[Passage shown]
------------------------
Teenage Wasteland, It's only Teenage Wasteland - 'Brick' & 'Superbad'

So if there is one thing that is ultimately fake, it is the clever lines we see in movies about growing up. Whole movies are littered with brilliant lines written by screenwriters who are imbuing and imparting so much life wisdom on to characters, who simply cannot exist.
So what are we to make of 'Brick', a film entirely spoken in Hard-Boiled Dashiel Hammett-style dialogue? It's brilliantly preposterous, and wonderfully sanguine; all the same, if you ignore the entirely false proposition that teenagers could have the mature insight of a 40year old, then it's great.
Ironically, I can remember the time I went to watch 'Hammett' with my high school friends on the 6th August 1982 at the Glebe Valhalla cinema when it reopened. How do I remember this? It was Walk-Off HBP's 16th birthday. I still have the Valhalla poster from that occasion. We were smart kids, but I can assure you, *none* of us had the kind of maturity or insight to speak like Hammett characters. Maybe it's because we were simply Australian and therefore a lot less nuanced as American teenagers. Really, our Australian teenage-hoods were totally devoid of such machinations and meaning.
------------------------
[Given records]
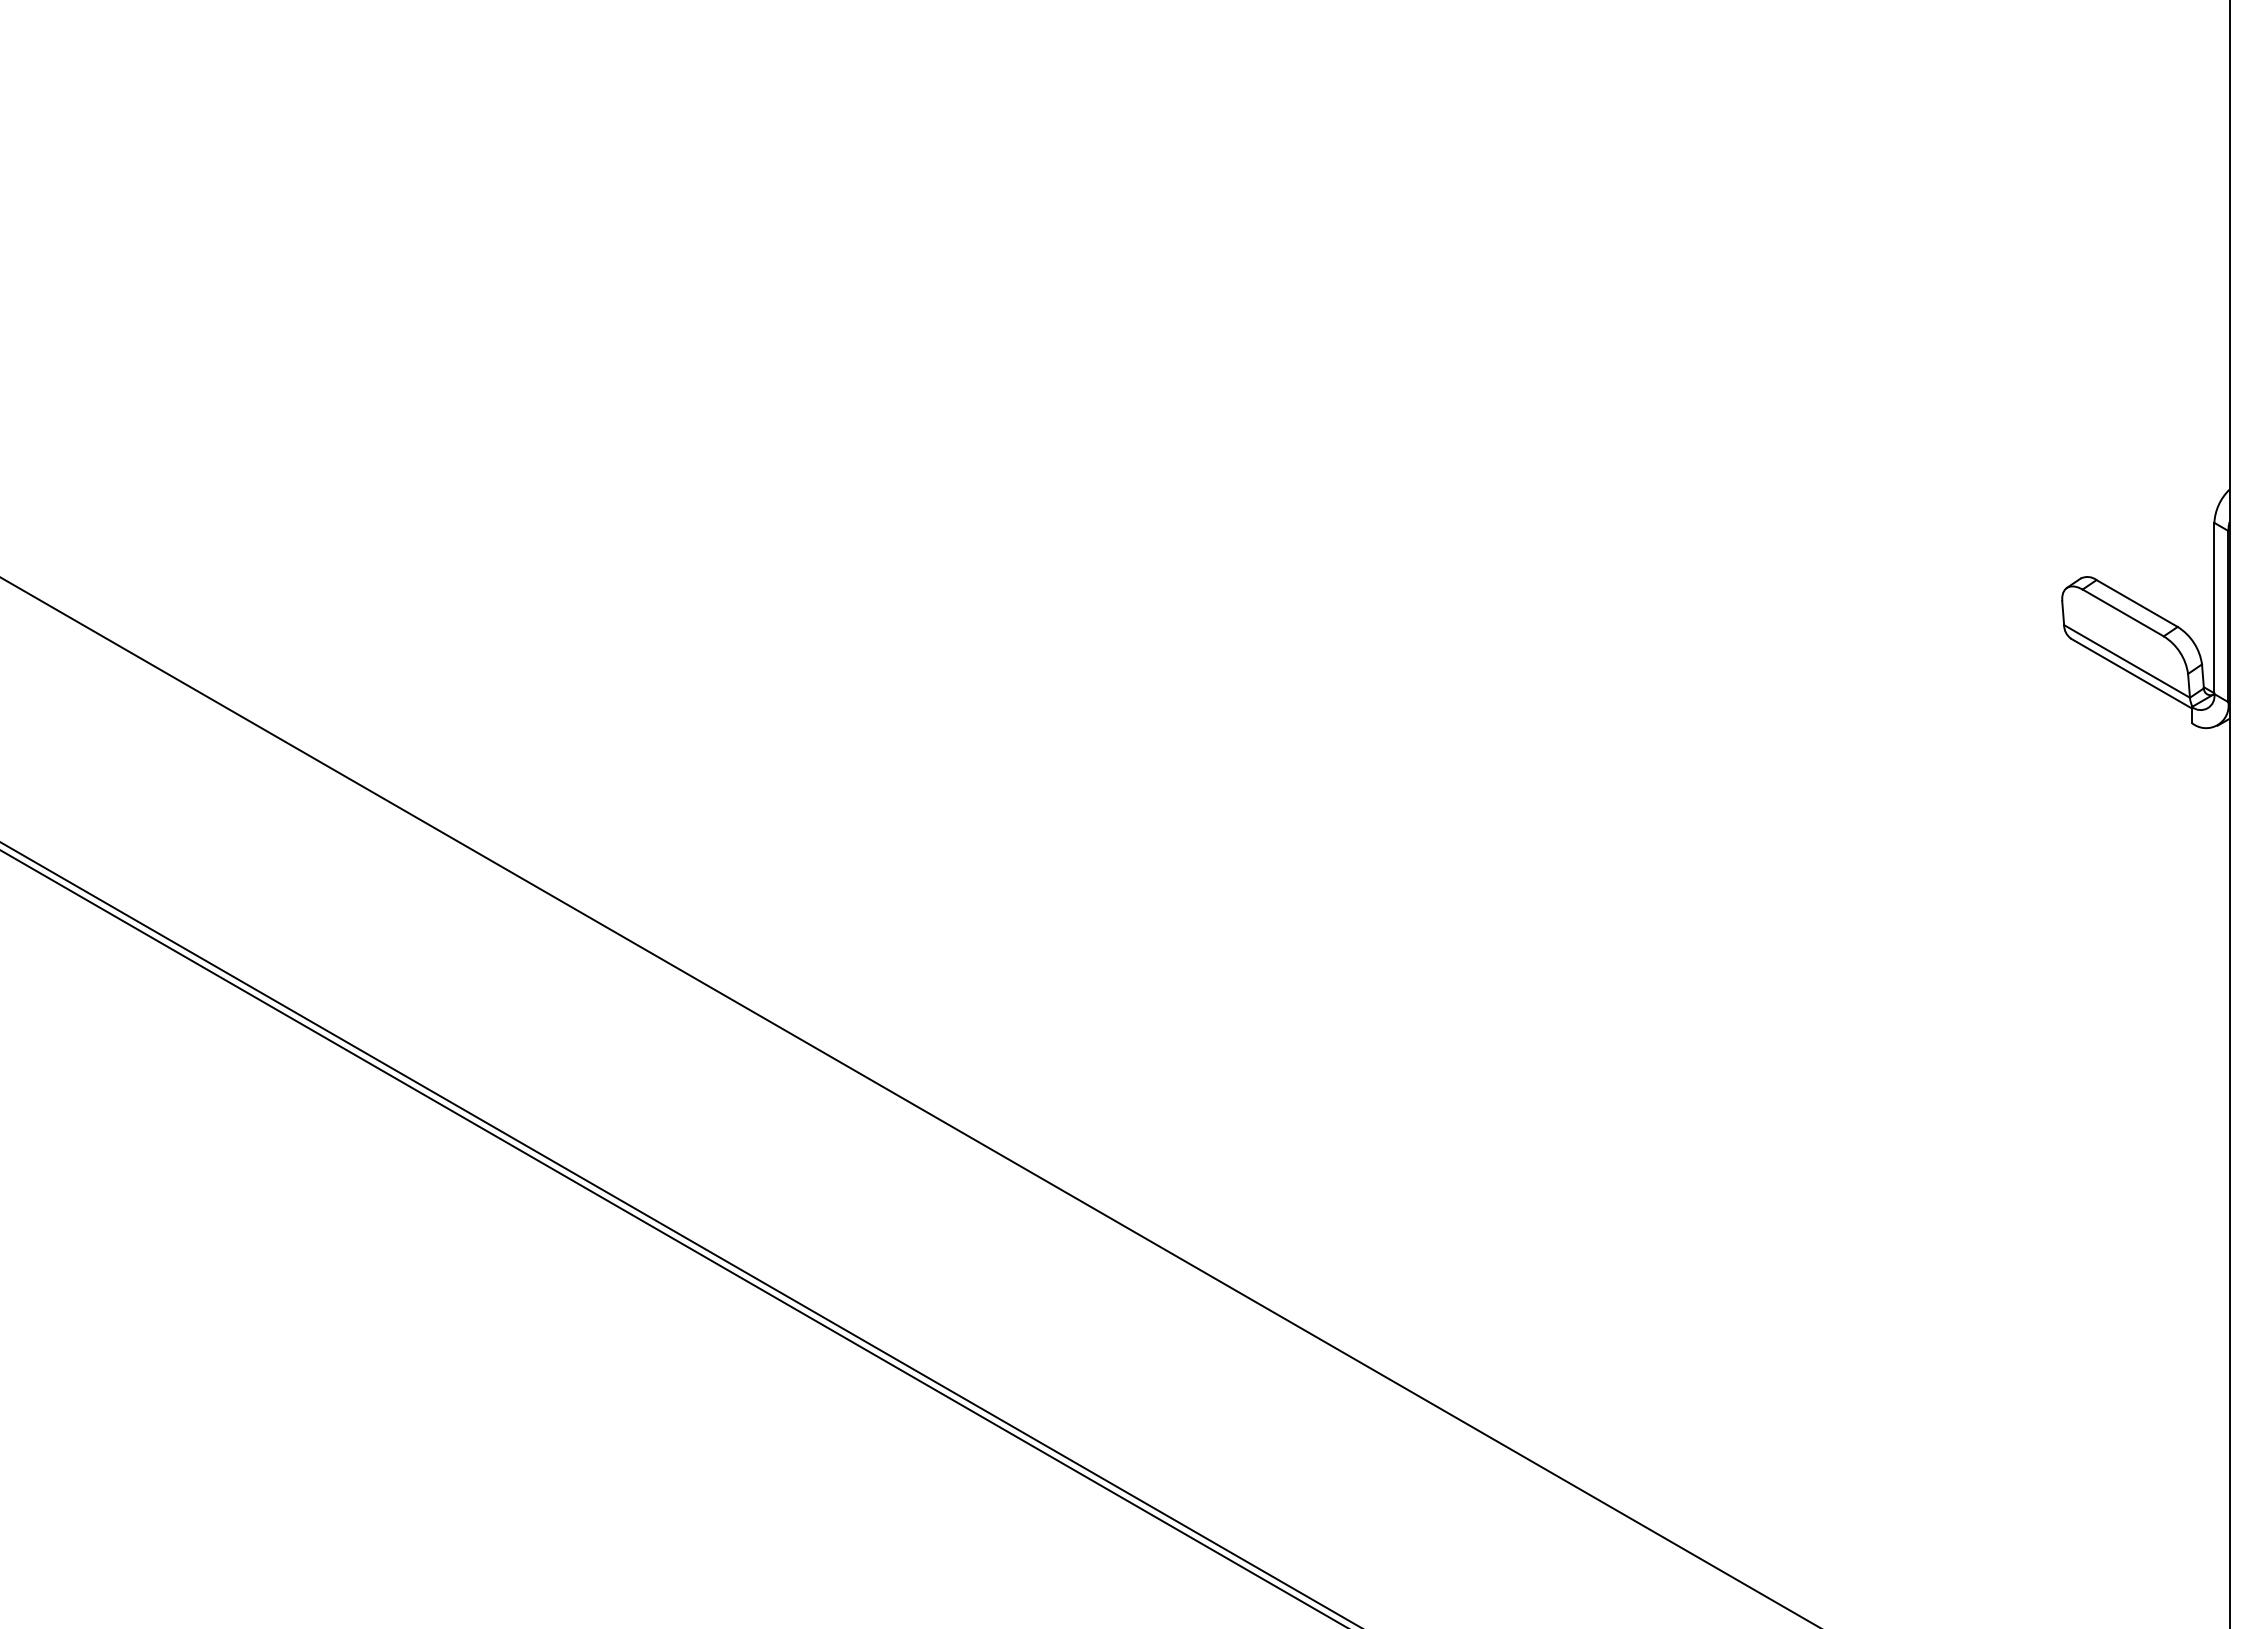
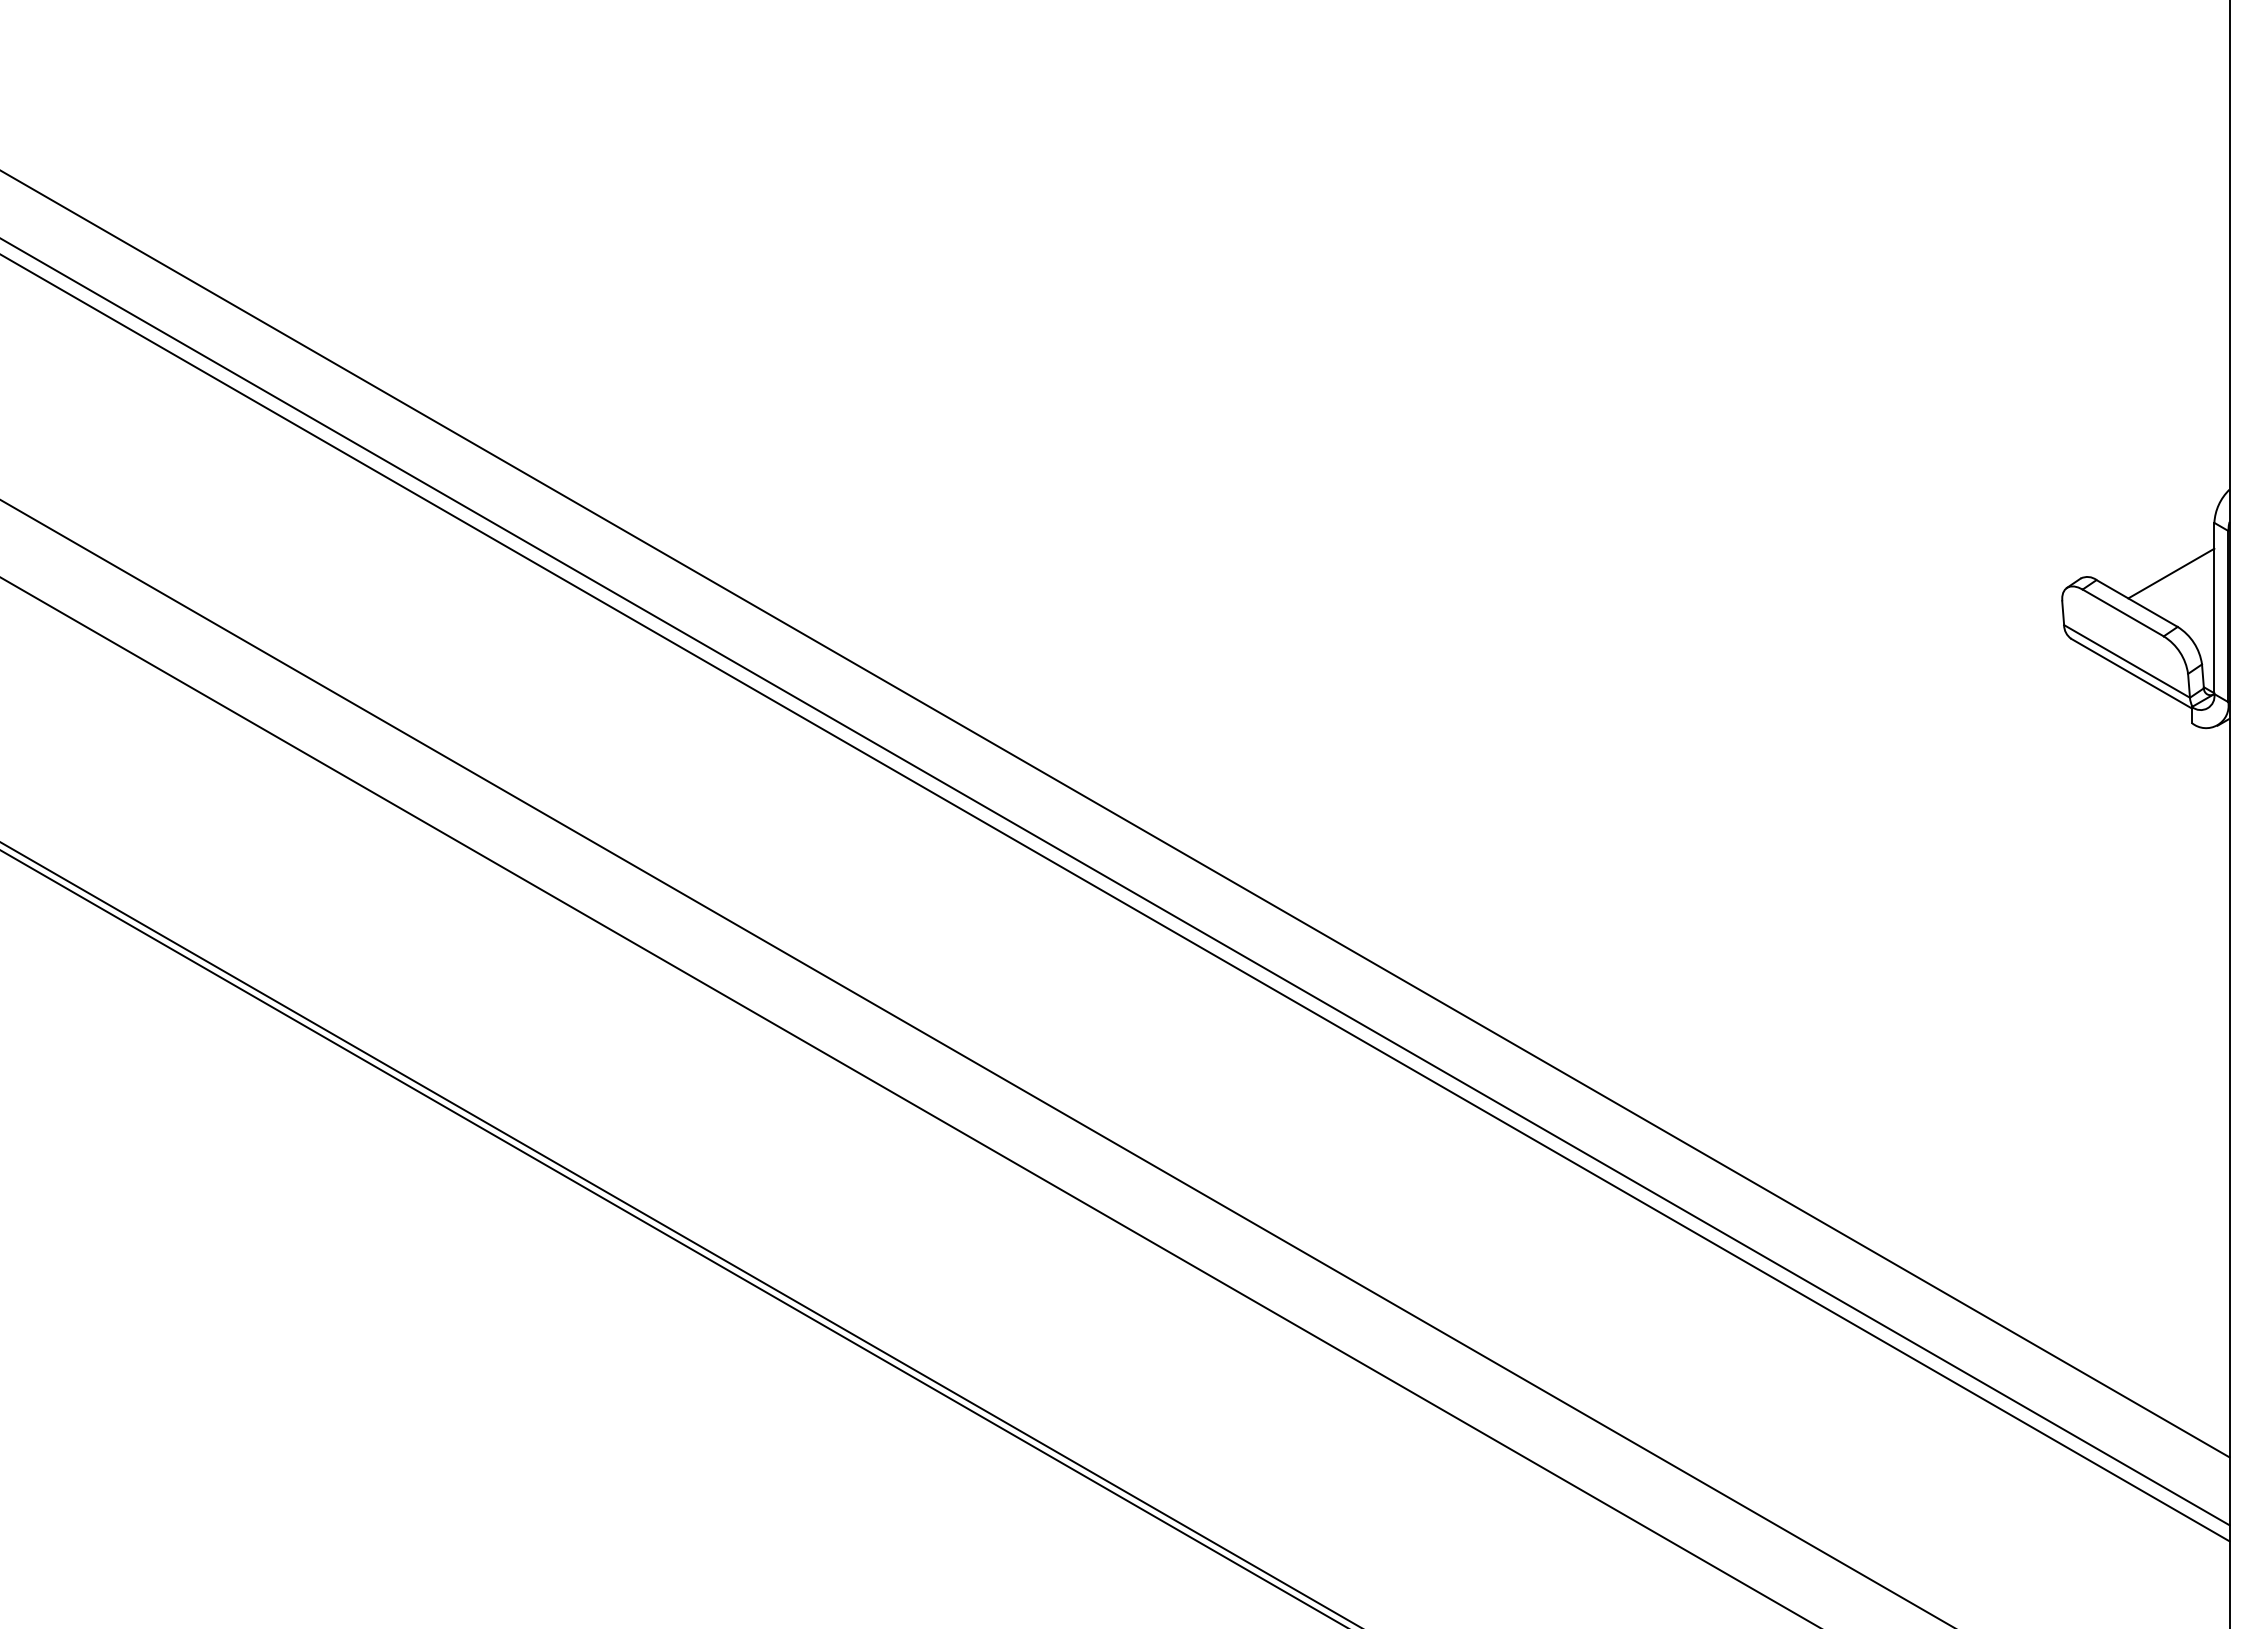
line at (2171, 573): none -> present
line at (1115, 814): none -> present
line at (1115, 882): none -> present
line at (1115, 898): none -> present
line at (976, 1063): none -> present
------------------------
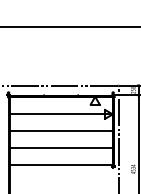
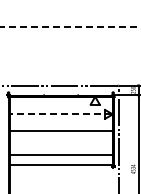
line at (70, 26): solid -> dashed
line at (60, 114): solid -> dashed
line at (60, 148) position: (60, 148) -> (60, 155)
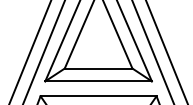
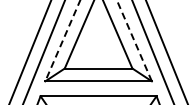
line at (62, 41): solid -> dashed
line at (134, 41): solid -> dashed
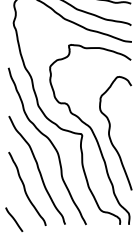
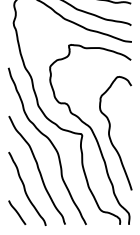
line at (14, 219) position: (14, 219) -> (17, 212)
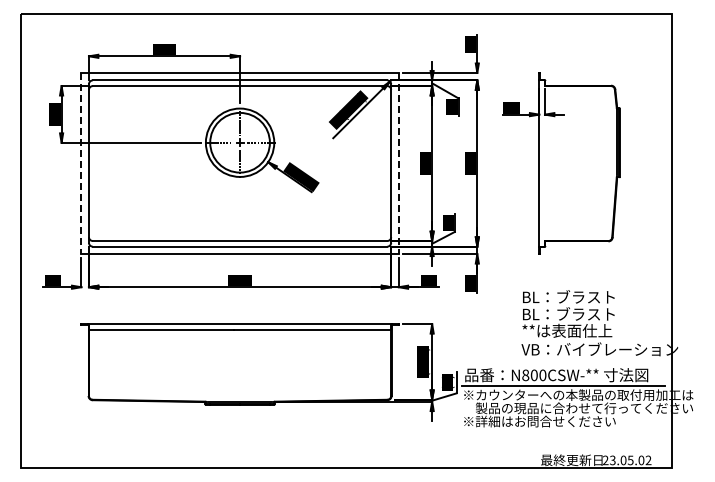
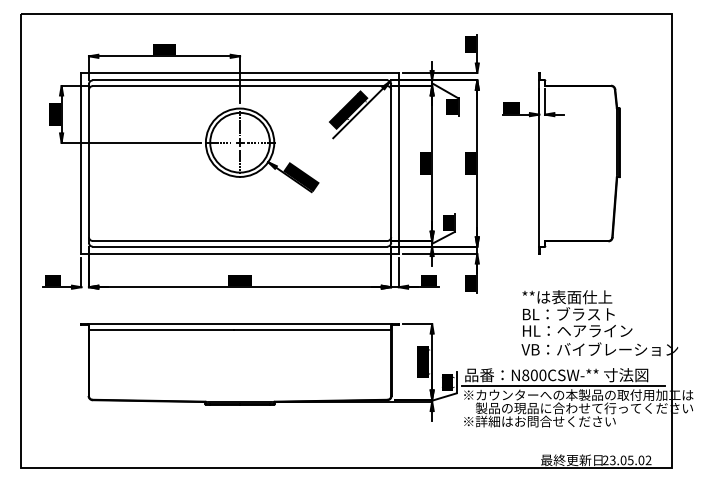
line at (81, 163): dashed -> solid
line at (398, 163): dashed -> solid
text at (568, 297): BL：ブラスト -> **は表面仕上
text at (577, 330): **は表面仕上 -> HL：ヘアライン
------------------------
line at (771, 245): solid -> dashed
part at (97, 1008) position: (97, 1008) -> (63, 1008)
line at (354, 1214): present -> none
------------------------
[Tasks for this exercise]
a. In the post about 'Brick' and 'Superbad', retype the stretch from "So what are" through "then it's great.".
b. In the post about 'Brick' and 'Superbad', at which cinema did the writer see 'Hammett' with high school friends?

[Answer set]
a.
So what are we to make of 'Brick', a film entirely spoken in Hard-Boiled Dashiel Hammett-style dialogue? It's brilliantly preposterous, and wonderfully sanguine; all the same, if you ignore the entirely false proposition that teenagers could have the mature insight of a 40year old, then it's great.

b. The Glebe Valhalla cinema